» TASK DESCRIPTION
Type out all the data below, word for word.
(Beginning of DATA SHOWN)
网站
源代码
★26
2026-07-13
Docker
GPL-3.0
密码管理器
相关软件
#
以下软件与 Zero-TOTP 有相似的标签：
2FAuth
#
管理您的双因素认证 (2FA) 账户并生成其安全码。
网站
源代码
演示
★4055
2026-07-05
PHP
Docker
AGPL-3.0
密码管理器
(End of DATA SHOWN)
» SOLUTION TO THE PROBLEM
网站
源代码
★26
2026-07-13
Docker
GPL-3.0
密码管理器
相关软件
#
以下软件与 Zero-TOTP 有相似的标签：
2FAuth
#
管理您的双因素认证 (2FA) 账户并生成其安全码。
网站
源代码
演示
★4055
2026-07-05
PHP
Docker
AGPL-3.0
密码管理器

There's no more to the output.